··· RECORDS FOR THE TASK ···
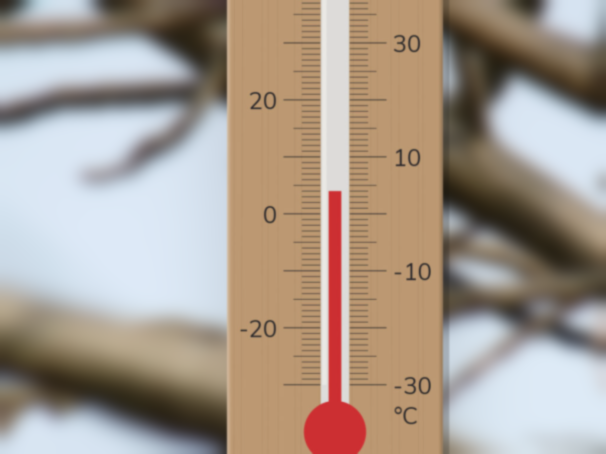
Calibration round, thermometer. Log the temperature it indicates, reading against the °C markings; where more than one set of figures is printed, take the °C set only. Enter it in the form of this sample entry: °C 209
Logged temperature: °C 4
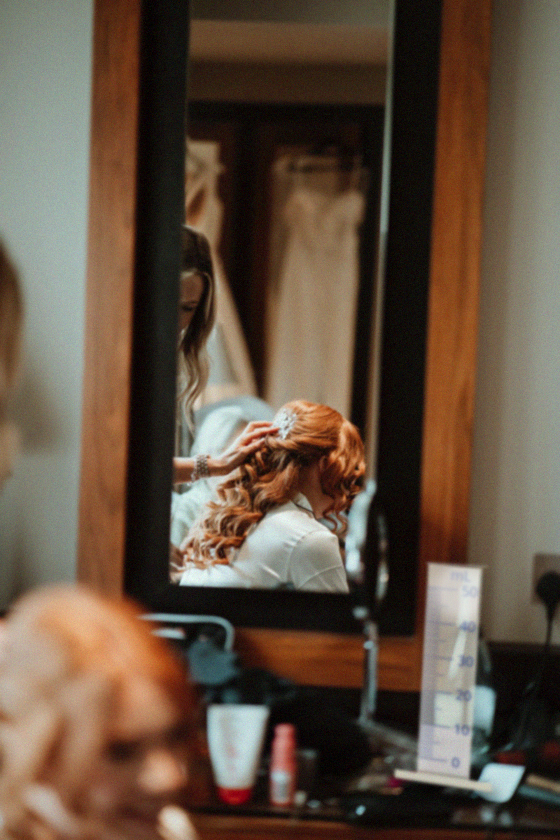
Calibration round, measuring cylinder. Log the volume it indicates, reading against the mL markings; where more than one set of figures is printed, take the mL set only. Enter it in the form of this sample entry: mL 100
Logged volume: mL 10
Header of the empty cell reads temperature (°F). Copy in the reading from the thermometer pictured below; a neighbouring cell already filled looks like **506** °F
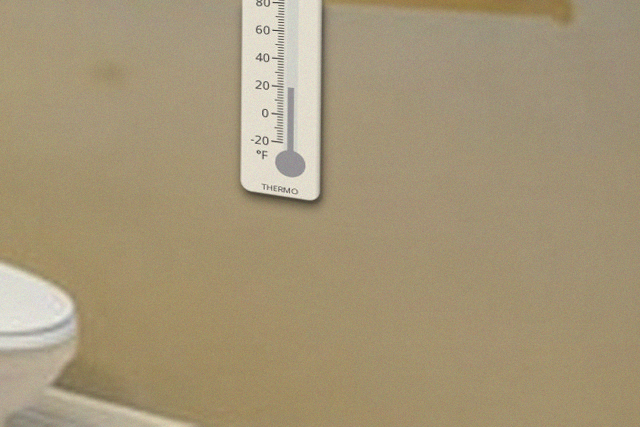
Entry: **20** °F
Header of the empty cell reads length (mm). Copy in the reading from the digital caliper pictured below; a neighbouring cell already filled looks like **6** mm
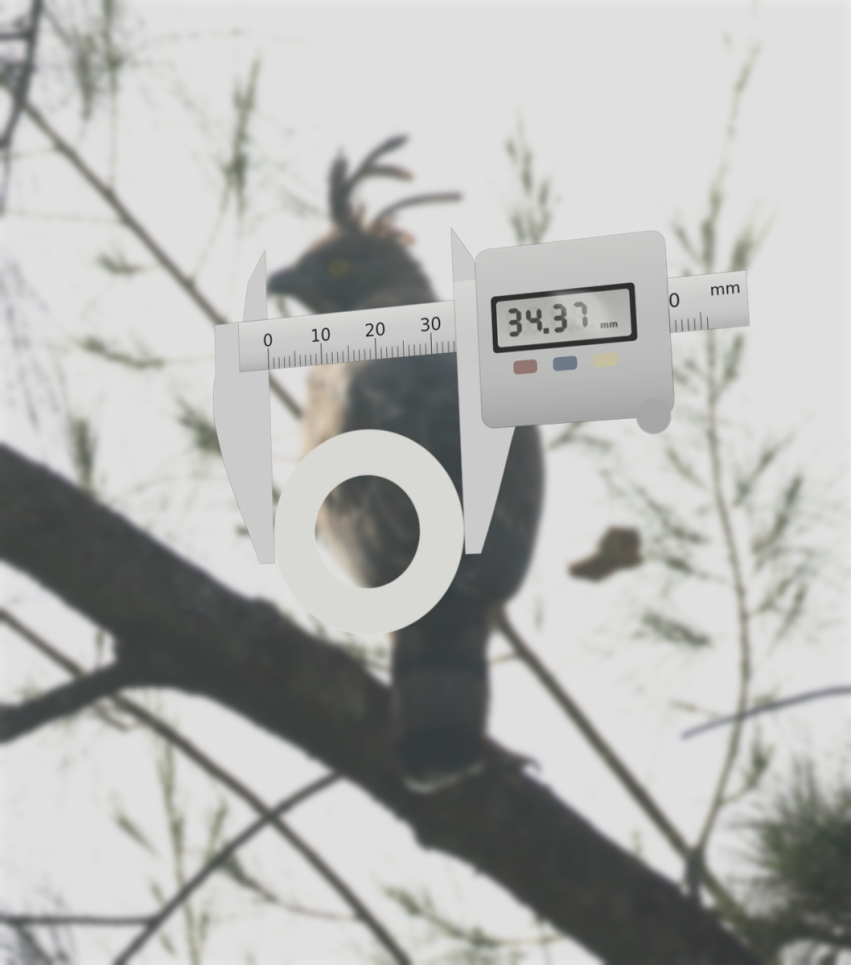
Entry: **34.37** mm
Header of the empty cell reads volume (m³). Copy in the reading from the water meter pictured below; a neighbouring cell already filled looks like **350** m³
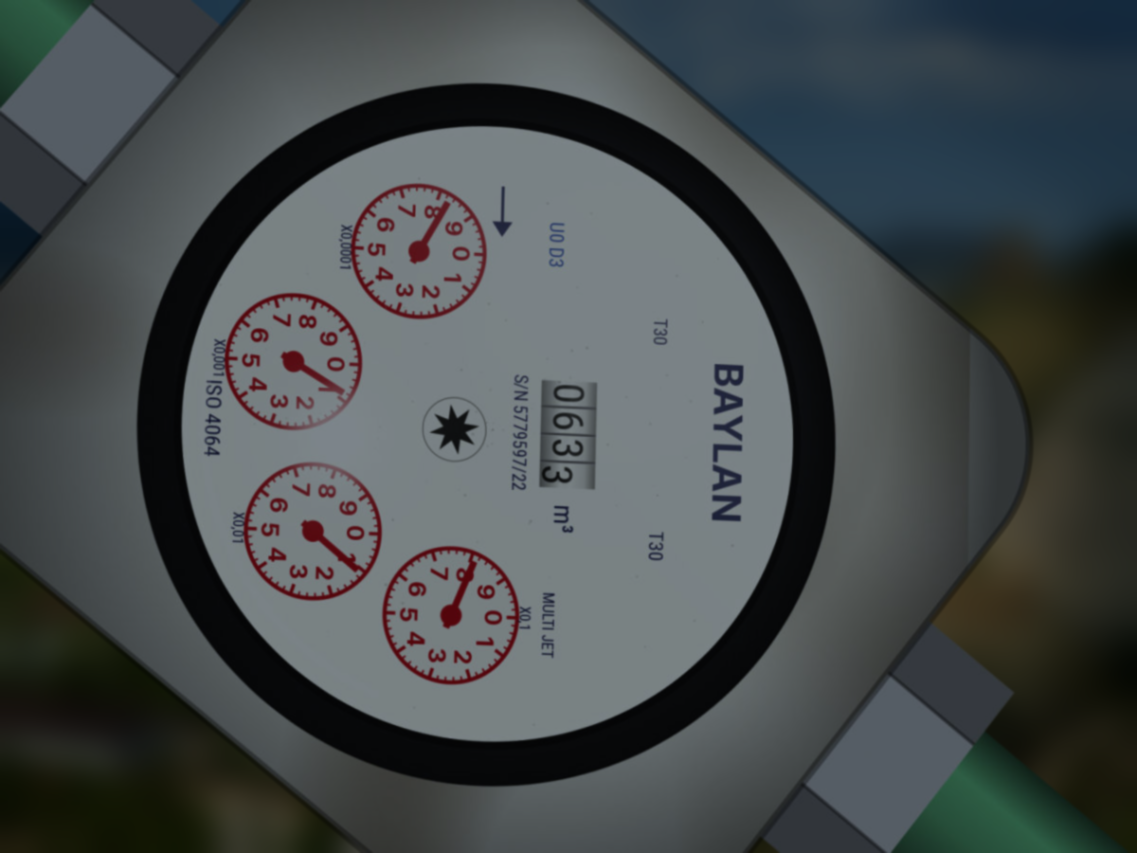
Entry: **632.8108** m³
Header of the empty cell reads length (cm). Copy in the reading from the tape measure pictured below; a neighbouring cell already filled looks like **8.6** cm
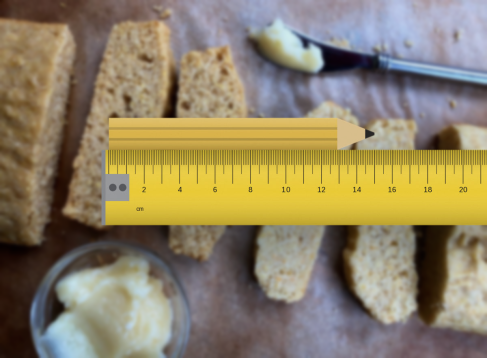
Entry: **15** cm
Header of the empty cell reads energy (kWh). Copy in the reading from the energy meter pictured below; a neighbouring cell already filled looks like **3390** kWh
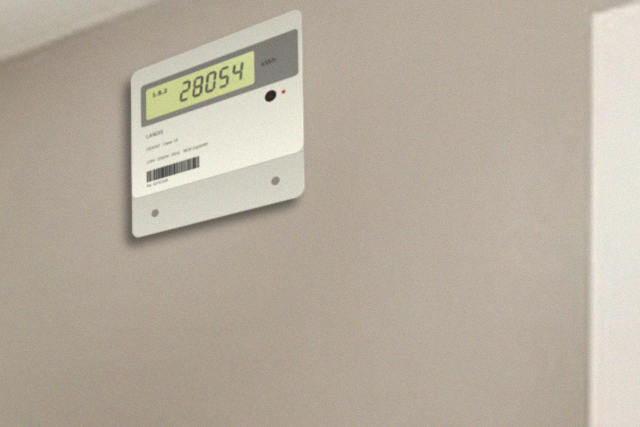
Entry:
···
■ INSTRUCTIONS TO FOLLOW: Rewrite all of the records above with "pictured below" switched to "shown below" and everything else left unchanged. Leave the pictures out.

■ TASK OUTPUT:
Calibration round, thermometer. Log the temperature it indicates, reading against the °C markings; where more than one set of figures is printed, take the °C set only. Enter it in the form of this sample entry: °C 209
Logged temperature: °C 4
Calibration round, measuring cylinder. Log the volume it indicates, reading against the mL markings; where more than one set of figures is printed, take the mL set only. Enter it in the form of this sample entry: mL 100
Logged volume: mL 10
Header of the empty cell reads temperature (°F). Copy in the reading from the thermometer shown below; a neighbouring cell already filled looks like **506** °F
Entry: **20** °F
Header of the empty cell reads length (mm). Copy in the reading from the digital caliper shown below; a neighbouring cell already filled looks like **6** mm
Entry: **34.37** mm
Header of the empty cell reads volume (m³). Copy in the reading from the water meter shown below; a neighbouring cell already filled looks like **350** m³
Entry: **632.8108** m³
Header of the empty cell reads length (cm). Copy in the reading from the tape measure shown below; a neighbouring cell already filled looks like **8.6** cm
Entry: **15** cm
Header of the empty cell reads energy (kWh). Copy in the reading from the energy meter shown below; a neighbouring cell already filled looks like **3390** kWh
Entry:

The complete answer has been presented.